Kesepakatan ini mulai muncul di permukaan bulan Januari lalu. Presiden Brazil Luiz Inacio Lula da Silva dan Presiden Argentina Alberto Fernandez, menyepakati penerbitan mata uang bersama tersebut. Alasannya, untuk mendorong perdagangan di dua kawasan tersebut, serta mengurangi ketergantungan pada Dolar AS.
”Kami memutuskan untuk mengajukan pembicaraan tentang mata uang bersama Amerika Selatan yang dapat digunakan untuk arus keuangan dan komersial, mengurangi biaya operasional dan kerentanan eksternal kami“, (Reuters, Senin 23/1).
Hal yang sama juga berlaku di beberapa negara kawasan Asia Tenggara (ASEAN). Kabarnya, negara-negara ASEAN mulai menggunakan mata uang lokal dalam transaksi perdagangan.

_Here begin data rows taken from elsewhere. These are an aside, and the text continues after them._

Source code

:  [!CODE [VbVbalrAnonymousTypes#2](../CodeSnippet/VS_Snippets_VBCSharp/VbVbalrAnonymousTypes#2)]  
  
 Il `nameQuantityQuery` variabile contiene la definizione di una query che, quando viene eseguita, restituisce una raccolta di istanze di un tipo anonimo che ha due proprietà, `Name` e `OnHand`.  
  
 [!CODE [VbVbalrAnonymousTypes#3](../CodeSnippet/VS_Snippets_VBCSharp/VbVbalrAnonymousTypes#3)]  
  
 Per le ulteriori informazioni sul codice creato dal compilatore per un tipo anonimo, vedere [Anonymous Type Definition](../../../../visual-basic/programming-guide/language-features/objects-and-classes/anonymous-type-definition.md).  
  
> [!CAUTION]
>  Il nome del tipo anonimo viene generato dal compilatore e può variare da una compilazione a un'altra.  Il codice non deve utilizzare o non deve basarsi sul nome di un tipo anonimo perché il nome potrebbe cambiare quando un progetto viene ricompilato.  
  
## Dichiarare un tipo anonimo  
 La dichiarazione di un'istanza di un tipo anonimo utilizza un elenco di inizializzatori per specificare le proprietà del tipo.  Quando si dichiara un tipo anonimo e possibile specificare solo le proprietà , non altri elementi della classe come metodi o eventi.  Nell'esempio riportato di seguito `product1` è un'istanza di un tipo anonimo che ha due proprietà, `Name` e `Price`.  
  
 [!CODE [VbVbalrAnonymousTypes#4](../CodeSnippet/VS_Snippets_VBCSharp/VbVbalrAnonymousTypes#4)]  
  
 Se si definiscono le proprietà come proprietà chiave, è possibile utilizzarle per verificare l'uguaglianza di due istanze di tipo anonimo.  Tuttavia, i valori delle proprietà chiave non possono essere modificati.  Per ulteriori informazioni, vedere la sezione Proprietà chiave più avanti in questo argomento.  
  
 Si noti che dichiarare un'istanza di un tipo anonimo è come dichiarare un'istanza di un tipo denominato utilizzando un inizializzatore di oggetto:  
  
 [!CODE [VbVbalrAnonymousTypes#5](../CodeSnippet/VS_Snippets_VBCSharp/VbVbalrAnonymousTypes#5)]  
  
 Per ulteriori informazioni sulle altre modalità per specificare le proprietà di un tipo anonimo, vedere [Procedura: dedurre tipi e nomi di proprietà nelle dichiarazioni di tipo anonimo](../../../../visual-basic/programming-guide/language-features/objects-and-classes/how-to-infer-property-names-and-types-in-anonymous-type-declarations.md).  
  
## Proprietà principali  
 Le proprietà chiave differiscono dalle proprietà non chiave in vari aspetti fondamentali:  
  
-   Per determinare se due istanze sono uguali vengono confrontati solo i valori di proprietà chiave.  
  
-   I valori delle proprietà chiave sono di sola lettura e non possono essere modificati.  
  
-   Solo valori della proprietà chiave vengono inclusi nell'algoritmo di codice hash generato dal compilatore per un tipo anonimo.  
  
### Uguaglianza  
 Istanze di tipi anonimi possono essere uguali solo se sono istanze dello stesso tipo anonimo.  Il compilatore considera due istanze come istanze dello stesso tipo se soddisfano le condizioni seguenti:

Langkah ini sempat dibahas di forum Menteri Keuangan dan Gubernur Bank Sentral se Asean), yang bertempat di Bali pada 29 Maret lalu.
Alasannya tidak lain adalah demi pemulihan ekonomi dan menahan efek global di kawasan ASEAN. Sehingga diharapkan bisa memperkuat keseimbangan dan cadangan devisa, Terang Gubernur Bank Indonesia Perry Warjiyo (Detik, 31/3/23).
Selain itu, beberapa perusahaan-perusahaan besar di India pun mulai memilih melakukan pinjaman dengan mata uang lokalnya, Rupee ketimbang Dolar AS. Berdasarkan laporan Reuters, bunga pinjaman Dolar AS naik 275-375 poin, sementara pasar obligasi domestik India hanya naik 150 poin. Hal ini yang menjadi faktor utama mulai beralihnya penggunaan Dolar di beberapa perusahaan besar India.
Secara umum, gejolak untuk mulai meninggalkan mata uang dolar sudah mulai terbaca sejak beberapa tahun lalu. Namun gejolaknya kian mencuat setelah AS kian gemar memberlakukan embargo ekonomi. Terlebih, bagaimana sikap AS atas Perang Rusia – Ukraina. AS bahkan begitu gencar membiayai Ukraina untuk perang itu.
Belum lama ini, Institute for the Analysis of Global Security, yang dipandang sebagai lembaga think tank yang berbasis di Washington AS menyebut berbagai sanksi yang telah dijatuhkan AS pada sejumlah negara bisa membuat beralih dari Dolar.
Pada perang Rusia – Ukraina, AS lagi-lagi menjatuhkan sanksi ekonomi kepada Rusia. AS bahkan juga membekukan cadangan bank sentral, dan memutus hubungan dengan negara Rusia dari jaringan internasional.
Gul Luft, Direktur Institute for the Analysis of Global Security mengatakan bahwa satu dari 10 negara di dunia berada di bawah beberapa bentuk sanksi AS. “Berbagai bank sentral mulai bertanya-tanya. Hal itu memiliki efek kumulatif, dan hasilnya dolar semakin sedikit memainkan peran dan portofolio bank sentral”. Menurut lembaga itu, garis besar yang dilihat tidak bagus untuk AS.